There are three issues we need to solve to be able to use these data with TraMineR
.
Time must be discreet because it is used to determine positions or differences between positions in a discreet sequence. Here a solution is to transform hours into quarters of hours.
The only time information provided is Hours Served, i.e. durations. We need additional information (or assumptions) to transform these durations into start and end times. I will assume each individual (id) is observed from time 1 and the hours served are consecutive. Thus, begin time will be 1 for the first spell, 1 plus the duration of the first spell for the second spell, and so on. End time will be the duration of the spell for the first spell, and the previous end time plus the spell duration for the next spells.
There are three categorical variables and it is not clear what should be used as status variable. I will assume that the status is the interaction between the Program Area and the organization number.

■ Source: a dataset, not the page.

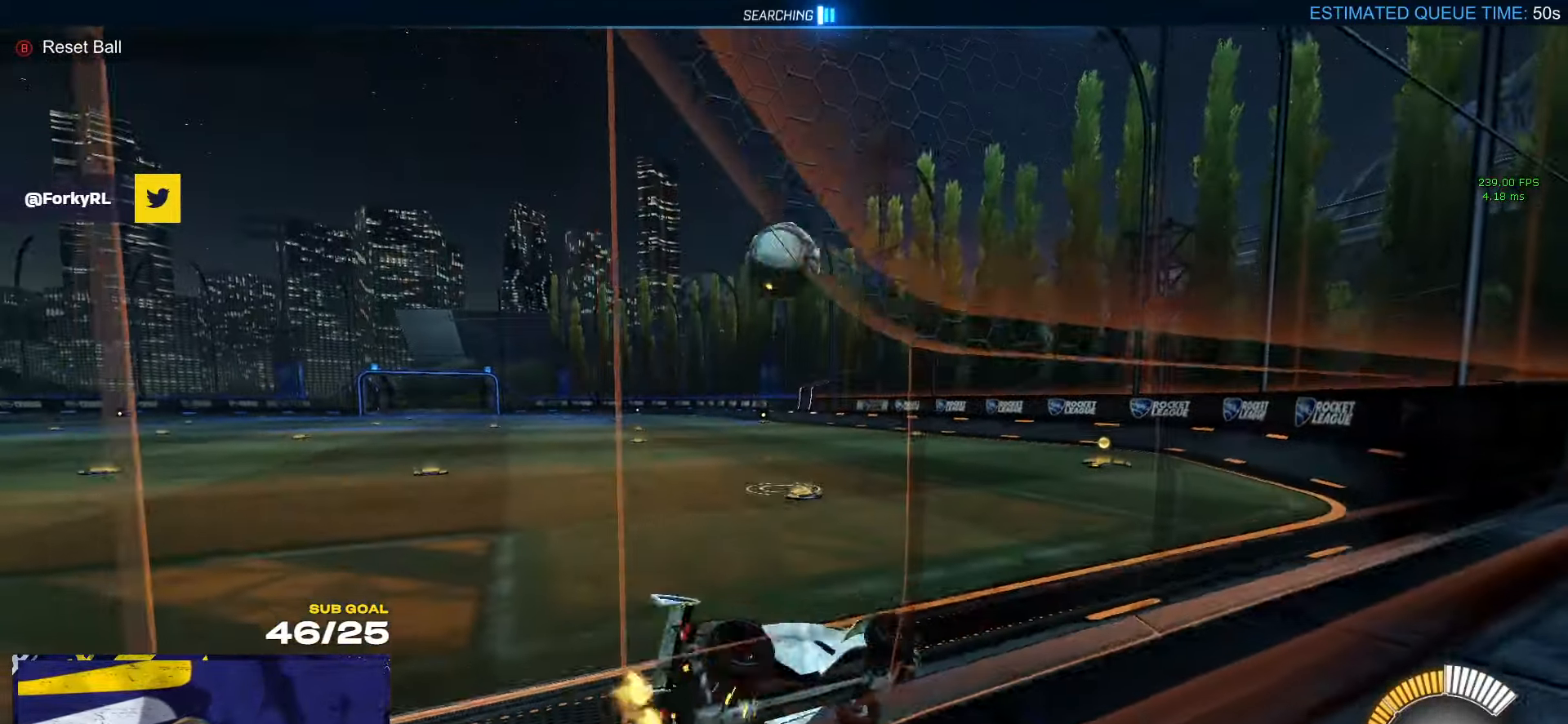
{"buttons": ["R2"], "left_stick": "up-right", "right_stick": "center", "events": [[17, "left_stick", "up-right"]]}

The code below illustrates these transformations:
library(TraMineR)
dat <- read.table(header=TRUE, text="
ID Program.Area Impact.Area Hours.Served Organization.Served x
1 Tutoring Education 2 org 1
1 Hunger Basic.Needs .25 org 2
1 Gardening Beautification 1 org 3
2 Tutoring Education 2 org 4
3 Hunger Basic.Needs 3 org 2
3 Hunger Basic.Needs 1 org 2
4 Tutoring Education 1.5 org 1
4 Tutoring Education 1.5 org 1
4 Tutoring Education 2 org 4
5 Hunger Basic.Needs 1 org 2
5 Hunger Basic.Needs 1 org 5
")
Need discreet time
dat[,4] <- 4*dat[,4]
names(dat)[4] <- "Quarter.Hours.Served"
Computing begin and end times assuming Hours.Served
are consecutive and first spells start at 1.
k <- ncol(dat) + 1
dat[,k] <- 1
dat[,k+1] <- dat[,4]
names(dat)[k] <- "Begin"
names(dat)[k+1] <- "End"
for (i in 2:nrow(dat)) {
if (dat[i-1,1]==dat[i,1]) {
dat[i,k] <- dat[i-1,k+1] + 1
dat[i,k+1] <- dat[i,4] + dat[i-1,k+1]
}
}
Status as interaction between Program Area and org number
dat[,k+2] <- interaction(dat[,2],dat[,"x"])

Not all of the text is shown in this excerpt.